Some may think that there is a Libyan curse. In any case, it is on this very soil that exactly a century later the same conceptual error has been repeated. Air dominance allowed Libyan legality to be withdrawn from the Jamahiriya and entrusted to the Transitional National Council, but that’s of no consequence on the ground. To control the country, NATO would have to send ground troops and, like the Italians in the years 1912-14, kill more than half of the Tripoli population, which is not exactly the spirit of Resolution 1973.

The Atlantic Alliance had, until now, planned its bombing strategy according to the Douhet doctrine and the improvements that have been brought to it, in particular John A. Warden III’s theory of the five circles, which was experimented in Iraq. The idea is that the targets should not be chosen with the aim of destroying the enemy’s armed forces, but of paralyzing its command centers, especially by cutting means of transmission and traffic.

NATO thus woke up to the fact that Jamahiriya is not a slogan, but a reality. The country is ruled by people’s congresses and Muammar Gaddafi has reduced most of the administrations to their simplest expression. There are no grand ministries to be found here, only small offices. The ministers are not high-profile personalities, but simply team leaders. They are the advisers who are assisting the people through their powerful skills. Power is diluted and elusive. What used to be a headache for the businessmen who visited Libya, i.e. finding the right interlocutors, has now become an enigma for NATO strategists: who should one target? After five months of bombardments, they still have to figure it out.

The only head above the crowd is that of Muammar Gaddafi. The Atlantic Alliance has a fixation on Gaddafi. Is he not the "Father of the Nation"? By eliminating him, they would destroy the principle of authority in Libyan society, which would instantly slide into an Iraqi-like scenario and plunge into chaos. But, unlike the Iraqi precedent, the tribal structure and the horizontal organization of power would endure. Even if torn by internal conflicts, the Libyan people remain an organic entity in the face of the foreign invasion. Not only would this not solve any military problem, but would blur the delimitations of the theater of operations; the war would inevitably expand to North Africa as well as to southern Europe. Finally, killing Gaddafi would probably be the worst option.
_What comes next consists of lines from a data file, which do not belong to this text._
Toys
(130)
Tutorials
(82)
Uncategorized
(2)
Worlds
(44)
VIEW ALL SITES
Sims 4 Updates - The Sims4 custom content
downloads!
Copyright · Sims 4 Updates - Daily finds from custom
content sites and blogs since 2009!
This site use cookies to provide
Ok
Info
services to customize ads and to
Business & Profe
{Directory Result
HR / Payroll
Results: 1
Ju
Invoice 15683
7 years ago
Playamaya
In the absence of any suitable strategy, the Atlantic Alliance reverted to the old reflexes of US military culture, those of the Korean and Vietnam Wars: to make life impossible for the population so that it will turn against its "Guide" and finally topple him. Thus, since the beginning of Ramadan, NATO has strengthened the naval blockade to cut the gasoline and food supplies; bombarded power plants and water supply systems; destroyed the agricultural cooperatives, the small fishing ports and the covered markets.
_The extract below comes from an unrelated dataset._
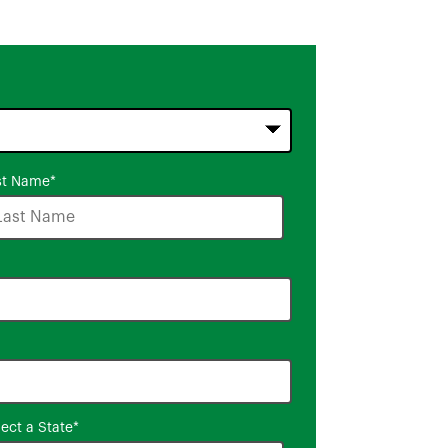
st Name
*
lect a State
*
In short, the actions of the Alliance run counter to what the U.N. Security Council and certain Member State parliaments demanded: instead of protecting the civilian population against a tyrant, it is bent on terrorizing civilians to get them to rise against the leader they support.
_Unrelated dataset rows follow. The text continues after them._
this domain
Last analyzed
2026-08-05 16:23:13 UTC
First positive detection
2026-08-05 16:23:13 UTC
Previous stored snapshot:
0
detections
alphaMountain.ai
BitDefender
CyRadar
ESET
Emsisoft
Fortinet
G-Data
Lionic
This strategy is expected to continue until the end of Ramadan. The Alliance will then have three weeks left to try and score a significant victory before the clock strikes twelve: on September 19th, the United Nations General Assembly will meet in New York and could demand explanations about the ongoing operation, note the incapacity of the Security Council to restore the peace, and impose its own recommendations.

In preparation for the resumption of ground fighting in early September, NATO is arming the Misrata rebels and clearing the road they will use to seize Zlitan. With France once again refusing to deliver weapons, Qatar has obliged by freighting them by plane, despite the UN embargo. On the night of 8 to 9 August, the Alliance cleaned up Majer hill, which could serve as an outpost to defend Zlitan. In the process, it bombed farms and tents where twenty displaced families were sheltered, killing 85 people including 33 children.